We are supposed to support our friends in good and difficult situations. At the same time your friends are their to do the same for you.

If you are not happy with something, be sure to tell them clearly, so there are no misunderstandings. For example when you meet with your friends at the place of one of them at 8 pm. Let’s say it’s a 30 min drive there, at 7:45 they decide to move the location of the meetup. This would mean that you have to drive back. Having this happen once is no problem, but it shouldn’t become a habit.
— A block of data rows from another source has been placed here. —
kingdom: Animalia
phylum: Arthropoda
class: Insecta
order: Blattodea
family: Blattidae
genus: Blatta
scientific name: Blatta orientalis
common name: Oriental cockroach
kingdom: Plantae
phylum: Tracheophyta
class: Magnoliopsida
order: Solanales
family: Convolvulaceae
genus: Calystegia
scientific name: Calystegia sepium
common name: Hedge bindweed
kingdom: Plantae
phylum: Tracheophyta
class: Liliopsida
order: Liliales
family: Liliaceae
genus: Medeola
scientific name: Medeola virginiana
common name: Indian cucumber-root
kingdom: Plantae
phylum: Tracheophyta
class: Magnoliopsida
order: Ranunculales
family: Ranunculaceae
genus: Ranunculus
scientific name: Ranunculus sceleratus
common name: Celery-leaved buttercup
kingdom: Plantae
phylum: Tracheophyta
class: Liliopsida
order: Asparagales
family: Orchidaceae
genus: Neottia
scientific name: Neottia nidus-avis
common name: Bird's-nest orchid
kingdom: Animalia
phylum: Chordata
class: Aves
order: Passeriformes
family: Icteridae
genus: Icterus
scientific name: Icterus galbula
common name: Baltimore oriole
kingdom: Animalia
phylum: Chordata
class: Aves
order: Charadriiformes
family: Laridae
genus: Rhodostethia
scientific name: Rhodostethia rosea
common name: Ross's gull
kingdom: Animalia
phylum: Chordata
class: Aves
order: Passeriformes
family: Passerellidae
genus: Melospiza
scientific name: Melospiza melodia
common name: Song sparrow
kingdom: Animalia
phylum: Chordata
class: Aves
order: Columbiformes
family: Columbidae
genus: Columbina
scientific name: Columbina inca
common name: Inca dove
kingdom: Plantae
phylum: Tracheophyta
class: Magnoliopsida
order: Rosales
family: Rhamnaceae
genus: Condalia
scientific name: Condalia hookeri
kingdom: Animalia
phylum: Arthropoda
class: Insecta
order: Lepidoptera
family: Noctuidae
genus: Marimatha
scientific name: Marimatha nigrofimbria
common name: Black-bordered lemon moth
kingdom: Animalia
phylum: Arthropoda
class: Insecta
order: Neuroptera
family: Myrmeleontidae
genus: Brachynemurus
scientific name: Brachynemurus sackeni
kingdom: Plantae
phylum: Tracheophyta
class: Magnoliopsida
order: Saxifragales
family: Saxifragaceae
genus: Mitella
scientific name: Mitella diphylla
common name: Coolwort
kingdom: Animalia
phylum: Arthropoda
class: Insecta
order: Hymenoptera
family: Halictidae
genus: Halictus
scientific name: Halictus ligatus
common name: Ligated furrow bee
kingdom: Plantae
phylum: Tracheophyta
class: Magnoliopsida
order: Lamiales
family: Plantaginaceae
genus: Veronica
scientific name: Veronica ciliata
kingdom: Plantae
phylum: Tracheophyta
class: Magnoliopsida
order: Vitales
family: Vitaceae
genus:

It is one of the blessings of old friends that you can afford to be stupid with them. – Ralph Waldo Emerson

Instead of just silently accepting your friends to change a meeting last minute, be clear to them that it shouldn’t happen at a frequent basis. Your time is equally important as theirs. Ask them to let you know maximum about 10 mins before you would normally leave your house. This way you might have not seen it before you step in your car. But atleast there is the possibility that you see it in time, so that you don’t have to waste your time and start the evening in a bad way.

The best friendships have lines everyone knows not to pass. The benefit of being friends is that someone surpasses the line and is honest about it forgiveness is easier given than to someone else. Another benefit is that the lines can be solid all the time, but can be deviated from depending on the situation. An example is not allowing people to let you wait. Your friend that is always on time or even early all the time can has a day that he or she is late. Without even saying anything you know that it must have been caused by external situations or your friend had “one of those days”.

Just like friendships themselves the lines you set out are giving and taking. If you pass a line you know your friend will likely forgive you, yet don’t forget about it, because at some point they will do the same.